◆ TEXTABSCHNITT:

W.E.

W.E.“ von Madonna (Co-B, Co-Prod.+R; GB 2010/2011; K: Hagen Bogdanski; M: Abel Korzeniowski; 115 Minuten; Start D: 21.06.2012); im Kino-Vorjahr war die britische Geschichte um den „stotternden König“ George VI., „The King’s Speech“ (s. KRITIK), einer der erfolgreichsten (vier Haupt-„Oscars“) und beliebtesten Kinofilme. Wir erinnern uns: Im Januar 1936 starb der britische Monarch King George V., sein ältester Sohn Edward wurde zu King Edward VIII. gekrönt. Und dankte nach seiner berühmten Rede im Dezember 1936 nach nur 325 Amts-Tagen, ab, weil er seine Beziehung zu der bürgerlichen verheirateten Amerikanerin Wallis Simpson nicht aufzugeben bereit war. Degradierte sich selber zum „Herzog von Windsor“. Wegen Wallis Simpson aus Baltimore, die das „Time Magazine“ 1936 als erste Frau zum „Menschen des Jahres“ kürte. Albert, der (sprachgestörte) Herzog von York, wurde (auf Empfehlung Winston Churchills) als George VI. am 12. Mai 1937 Thronfolger. Im Zusammenhang mit „The King’s Speech“ „passt“ nun heuer diese filmische „Ergänzung“ von Regisseurin Madonna.

Simpel zusammengefasst: Ein Mann schlägt NICHT den vorgegebenen „Karriere-“ bzw. Lebens-Weg ein und verzichtet auf alles. „Nur“, um mit einer geliebten Frau zusammenleben zu können, die als „nicht standesgemäß“ galt. Nicht als künftige Monarchin „infrage“ kam. Weil sie geschieden und „erneut“ verheiratet war, um nun wieder geschieden zu werden. W. E. = Wallis Simpson & Edward, „The King“. Eine der außergewöhnlichsten Adels-Romanzen des 20. Jahrhunderts. Und heutiger Anlass für Multi-Star Madonna, inzwischen feurige 53, gemeinsam mit dem Drehbuch-Autor (und Regisseur) ALEK KESHISHIAN, mit dem sie schon 1991 den Dokumentarfilm „In Bed With Madonna“ schuf, diese einzigartige Love-Story für ihren zweiten eigenen Spielfilm zu verwenden. Nach dem schrägen Debütstück „Filth & Wisdom“ von 2008, das hierzulande damals gleich auf DVD veröffentlicht wurde (s. Kritik).

◆ DATEN:

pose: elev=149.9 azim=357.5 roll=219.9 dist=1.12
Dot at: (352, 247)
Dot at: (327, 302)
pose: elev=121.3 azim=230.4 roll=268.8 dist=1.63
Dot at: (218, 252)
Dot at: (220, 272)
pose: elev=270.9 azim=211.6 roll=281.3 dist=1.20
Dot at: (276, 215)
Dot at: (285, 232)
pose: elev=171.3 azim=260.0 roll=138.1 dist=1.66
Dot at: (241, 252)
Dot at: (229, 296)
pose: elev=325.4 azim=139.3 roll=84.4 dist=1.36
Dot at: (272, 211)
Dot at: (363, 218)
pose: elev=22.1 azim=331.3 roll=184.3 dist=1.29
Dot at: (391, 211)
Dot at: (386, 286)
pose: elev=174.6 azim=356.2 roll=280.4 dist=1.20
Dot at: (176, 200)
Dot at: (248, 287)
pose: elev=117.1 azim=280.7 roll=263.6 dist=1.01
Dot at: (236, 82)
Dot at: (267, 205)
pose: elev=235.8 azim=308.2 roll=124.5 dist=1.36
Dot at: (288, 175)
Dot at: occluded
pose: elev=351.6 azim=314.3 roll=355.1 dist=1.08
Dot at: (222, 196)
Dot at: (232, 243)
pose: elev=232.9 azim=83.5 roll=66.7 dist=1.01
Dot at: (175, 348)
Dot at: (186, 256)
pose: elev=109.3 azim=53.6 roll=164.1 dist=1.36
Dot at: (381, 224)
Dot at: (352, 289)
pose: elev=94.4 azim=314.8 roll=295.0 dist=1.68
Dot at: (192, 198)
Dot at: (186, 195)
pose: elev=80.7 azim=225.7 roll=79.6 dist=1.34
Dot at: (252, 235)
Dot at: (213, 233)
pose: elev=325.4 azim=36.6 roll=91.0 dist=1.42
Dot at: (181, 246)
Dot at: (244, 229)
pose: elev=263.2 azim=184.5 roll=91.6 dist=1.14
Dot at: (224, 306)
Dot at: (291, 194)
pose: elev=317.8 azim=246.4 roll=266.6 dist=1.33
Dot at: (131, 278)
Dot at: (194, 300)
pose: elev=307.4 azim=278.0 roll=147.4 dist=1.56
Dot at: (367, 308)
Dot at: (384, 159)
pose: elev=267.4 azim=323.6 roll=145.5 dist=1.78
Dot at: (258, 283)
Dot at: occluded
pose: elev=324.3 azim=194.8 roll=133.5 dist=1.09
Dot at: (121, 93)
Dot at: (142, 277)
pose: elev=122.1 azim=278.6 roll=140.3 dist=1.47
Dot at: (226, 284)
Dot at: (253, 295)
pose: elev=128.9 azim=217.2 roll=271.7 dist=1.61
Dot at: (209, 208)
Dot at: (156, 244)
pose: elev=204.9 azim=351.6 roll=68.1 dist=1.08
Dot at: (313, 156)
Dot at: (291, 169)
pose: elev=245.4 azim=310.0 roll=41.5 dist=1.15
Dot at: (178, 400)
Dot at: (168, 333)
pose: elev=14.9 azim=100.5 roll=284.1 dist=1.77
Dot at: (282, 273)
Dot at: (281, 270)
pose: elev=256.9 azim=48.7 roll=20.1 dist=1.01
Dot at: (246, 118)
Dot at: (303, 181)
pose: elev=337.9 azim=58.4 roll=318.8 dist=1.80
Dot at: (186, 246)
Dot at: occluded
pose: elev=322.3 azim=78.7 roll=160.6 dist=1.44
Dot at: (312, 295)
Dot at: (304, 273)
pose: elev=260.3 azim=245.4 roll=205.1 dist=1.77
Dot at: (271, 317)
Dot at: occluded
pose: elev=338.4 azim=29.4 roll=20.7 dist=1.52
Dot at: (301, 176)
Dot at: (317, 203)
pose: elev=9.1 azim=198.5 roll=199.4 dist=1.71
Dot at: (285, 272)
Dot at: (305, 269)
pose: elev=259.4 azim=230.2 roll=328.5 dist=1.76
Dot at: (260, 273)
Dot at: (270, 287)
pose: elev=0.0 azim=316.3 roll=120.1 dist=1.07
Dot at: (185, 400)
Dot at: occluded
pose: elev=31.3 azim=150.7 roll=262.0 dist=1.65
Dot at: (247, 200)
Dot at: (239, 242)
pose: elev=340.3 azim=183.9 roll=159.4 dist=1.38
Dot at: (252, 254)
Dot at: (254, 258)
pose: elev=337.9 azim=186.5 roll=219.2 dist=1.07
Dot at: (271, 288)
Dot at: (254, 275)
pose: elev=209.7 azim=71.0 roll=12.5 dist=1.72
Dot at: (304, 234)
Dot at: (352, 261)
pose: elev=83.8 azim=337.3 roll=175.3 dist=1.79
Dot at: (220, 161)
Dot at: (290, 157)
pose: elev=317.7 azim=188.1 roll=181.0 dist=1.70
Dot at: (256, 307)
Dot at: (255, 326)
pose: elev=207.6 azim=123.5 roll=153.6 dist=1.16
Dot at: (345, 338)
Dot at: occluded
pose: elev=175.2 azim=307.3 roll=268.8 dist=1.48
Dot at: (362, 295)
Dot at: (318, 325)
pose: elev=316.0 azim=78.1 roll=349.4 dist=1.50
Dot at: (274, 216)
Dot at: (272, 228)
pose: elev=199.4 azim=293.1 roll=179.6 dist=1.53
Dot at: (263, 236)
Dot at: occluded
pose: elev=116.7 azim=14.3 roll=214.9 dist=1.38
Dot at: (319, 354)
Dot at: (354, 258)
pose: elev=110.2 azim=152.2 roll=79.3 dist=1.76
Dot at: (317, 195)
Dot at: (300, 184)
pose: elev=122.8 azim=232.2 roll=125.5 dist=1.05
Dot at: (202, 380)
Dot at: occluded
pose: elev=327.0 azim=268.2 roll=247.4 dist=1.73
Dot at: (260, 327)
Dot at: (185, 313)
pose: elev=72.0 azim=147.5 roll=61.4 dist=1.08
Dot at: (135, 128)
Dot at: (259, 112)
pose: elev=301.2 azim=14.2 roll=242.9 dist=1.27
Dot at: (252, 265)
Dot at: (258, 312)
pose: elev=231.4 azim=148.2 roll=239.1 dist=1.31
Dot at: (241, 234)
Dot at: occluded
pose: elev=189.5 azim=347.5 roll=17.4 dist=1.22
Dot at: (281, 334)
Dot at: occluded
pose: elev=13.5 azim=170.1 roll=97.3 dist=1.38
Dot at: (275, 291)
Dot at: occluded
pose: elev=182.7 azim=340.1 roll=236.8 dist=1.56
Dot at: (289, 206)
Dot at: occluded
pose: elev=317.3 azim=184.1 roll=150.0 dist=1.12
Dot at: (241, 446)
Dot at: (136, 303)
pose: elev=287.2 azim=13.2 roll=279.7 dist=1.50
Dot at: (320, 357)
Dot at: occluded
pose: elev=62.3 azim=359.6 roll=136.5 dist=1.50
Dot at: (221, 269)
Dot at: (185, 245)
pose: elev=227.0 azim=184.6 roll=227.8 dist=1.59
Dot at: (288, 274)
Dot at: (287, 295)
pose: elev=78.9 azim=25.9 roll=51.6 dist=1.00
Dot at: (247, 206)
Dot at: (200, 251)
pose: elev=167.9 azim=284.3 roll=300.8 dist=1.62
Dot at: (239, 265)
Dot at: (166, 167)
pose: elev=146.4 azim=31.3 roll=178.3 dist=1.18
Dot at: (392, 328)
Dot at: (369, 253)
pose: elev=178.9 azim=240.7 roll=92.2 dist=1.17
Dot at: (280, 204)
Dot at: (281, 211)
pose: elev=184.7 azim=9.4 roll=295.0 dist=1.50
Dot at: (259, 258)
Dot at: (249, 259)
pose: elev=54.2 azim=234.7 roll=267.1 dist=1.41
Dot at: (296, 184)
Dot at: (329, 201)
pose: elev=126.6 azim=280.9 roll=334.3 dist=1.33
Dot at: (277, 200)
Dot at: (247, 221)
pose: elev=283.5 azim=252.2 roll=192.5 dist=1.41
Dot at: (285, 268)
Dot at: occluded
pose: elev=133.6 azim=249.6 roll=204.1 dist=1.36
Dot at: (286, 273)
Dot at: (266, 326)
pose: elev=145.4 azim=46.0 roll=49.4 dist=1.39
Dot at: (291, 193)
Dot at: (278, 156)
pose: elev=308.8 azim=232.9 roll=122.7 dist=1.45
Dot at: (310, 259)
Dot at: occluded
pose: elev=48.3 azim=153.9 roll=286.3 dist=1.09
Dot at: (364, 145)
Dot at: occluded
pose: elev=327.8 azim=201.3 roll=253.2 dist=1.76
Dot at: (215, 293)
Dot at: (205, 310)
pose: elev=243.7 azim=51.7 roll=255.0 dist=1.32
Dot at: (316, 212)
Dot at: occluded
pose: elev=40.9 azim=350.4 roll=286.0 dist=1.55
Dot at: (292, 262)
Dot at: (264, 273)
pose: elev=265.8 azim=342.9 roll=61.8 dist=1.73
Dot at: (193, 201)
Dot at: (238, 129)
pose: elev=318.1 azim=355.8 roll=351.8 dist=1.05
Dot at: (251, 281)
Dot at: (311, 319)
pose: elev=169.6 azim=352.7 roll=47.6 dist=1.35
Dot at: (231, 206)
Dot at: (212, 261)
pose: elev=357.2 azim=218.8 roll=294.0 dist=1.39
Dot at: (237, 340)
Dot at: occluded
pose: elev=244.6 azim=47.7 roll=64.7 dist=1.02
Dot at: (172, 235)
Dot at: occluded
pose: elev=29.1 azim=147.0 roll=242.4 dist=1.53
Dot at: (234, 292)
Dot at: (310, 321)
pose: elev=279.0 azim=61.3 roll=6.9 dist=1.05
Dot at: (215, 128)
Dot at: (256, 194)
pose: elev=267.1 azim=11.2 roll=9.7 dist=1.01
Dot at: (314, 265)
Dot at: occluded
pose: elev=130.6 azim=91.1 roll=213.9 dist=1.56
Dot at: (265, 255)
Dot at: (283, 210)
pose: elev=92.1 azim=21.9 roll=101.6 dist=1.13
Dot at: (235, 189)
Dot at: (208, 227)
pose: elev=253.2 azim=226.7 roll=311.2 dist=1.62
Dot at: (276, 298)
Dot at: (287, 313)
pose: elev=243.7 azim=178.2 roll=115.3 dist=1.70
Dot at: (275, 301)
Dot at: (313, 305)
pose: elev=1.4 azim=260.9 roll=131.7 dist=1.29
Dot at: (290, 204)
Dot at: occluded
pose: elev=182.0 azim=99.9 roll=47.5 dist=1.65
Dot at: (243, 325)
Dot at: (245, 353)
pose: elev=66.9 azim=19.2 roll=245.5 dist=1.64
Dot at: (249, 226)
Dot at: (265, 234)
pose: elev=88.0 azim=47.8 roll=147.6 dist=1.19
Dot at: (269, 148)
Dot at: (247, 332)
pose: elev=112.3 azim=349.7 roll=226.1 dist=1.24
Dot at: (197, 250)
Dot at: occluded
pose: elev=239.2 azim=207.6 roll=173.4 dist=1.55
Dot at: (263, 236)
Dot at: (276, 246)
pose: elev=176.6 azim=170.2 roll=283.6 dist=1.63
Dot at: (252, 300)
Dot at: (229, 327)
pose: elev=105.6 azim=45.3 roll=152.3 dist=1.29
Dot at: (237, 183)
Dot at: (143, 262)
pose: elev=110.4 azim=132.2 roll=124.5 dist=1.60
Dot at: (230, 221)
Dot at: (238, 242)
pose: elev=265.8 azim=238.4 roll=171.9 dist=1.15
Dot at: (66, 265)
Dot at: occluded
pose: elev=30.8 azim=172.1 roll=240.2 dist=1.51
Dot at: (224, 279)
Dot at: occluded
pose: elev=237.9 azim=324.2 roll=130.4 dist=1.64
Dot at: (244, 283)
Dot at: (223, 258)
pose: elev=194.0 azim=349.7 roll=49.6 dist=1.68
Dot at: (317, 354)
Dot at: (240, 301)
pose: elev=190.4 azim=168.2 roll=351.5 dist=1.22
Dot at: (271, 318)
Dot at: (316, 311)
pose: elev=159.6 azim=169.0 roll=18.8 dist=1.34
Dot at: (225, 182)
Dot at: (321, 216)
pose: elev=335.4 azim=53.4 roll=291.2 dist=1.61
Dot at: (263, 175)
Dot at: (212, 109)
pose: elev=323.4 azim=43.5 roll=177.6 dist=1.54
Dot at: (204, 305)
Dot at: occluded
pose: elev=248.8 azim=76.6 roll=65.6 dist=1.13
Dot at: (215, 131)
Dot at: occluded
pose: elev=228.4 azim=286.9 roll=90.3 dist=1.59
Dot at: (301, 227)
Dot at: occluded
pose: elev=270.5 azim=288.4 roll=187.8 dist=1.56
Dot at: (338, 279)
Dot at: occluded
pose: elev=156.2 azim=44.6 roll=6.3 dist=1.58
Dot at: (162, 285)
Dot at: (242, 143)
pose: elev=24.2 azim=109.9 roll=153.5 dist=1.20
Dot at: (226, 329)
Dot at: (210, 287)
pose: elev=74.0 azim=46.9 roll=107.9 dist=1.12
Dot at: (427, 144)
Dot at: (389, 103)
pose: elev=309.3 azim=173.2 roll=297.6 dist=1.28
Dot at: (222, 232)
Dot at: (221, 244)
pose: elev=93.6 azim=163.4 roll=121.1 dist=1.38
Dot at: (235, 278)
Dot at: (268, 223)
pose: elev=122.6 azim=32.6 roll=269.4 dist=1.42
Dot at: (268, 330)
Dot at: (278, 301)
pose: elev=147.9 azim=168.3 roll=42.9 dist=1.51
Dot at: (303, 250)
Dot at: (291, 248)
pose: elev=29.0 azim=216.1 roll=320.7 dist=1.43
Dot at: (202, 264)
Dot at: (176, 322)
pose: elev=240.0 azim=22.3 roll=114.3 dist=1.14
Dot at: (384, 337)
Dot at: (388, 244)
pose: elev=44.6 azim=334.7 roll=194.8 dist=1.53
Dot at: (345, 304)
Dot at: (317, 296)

◆ AUFGABE: Nach wie vielen Tagen im Amt dankte Edward VIII. laut der Filmkritik zu „W.E.“ ab?

◆ VOLLSTÄNDIGE AUSGABE: Nach nur 325 Tagen.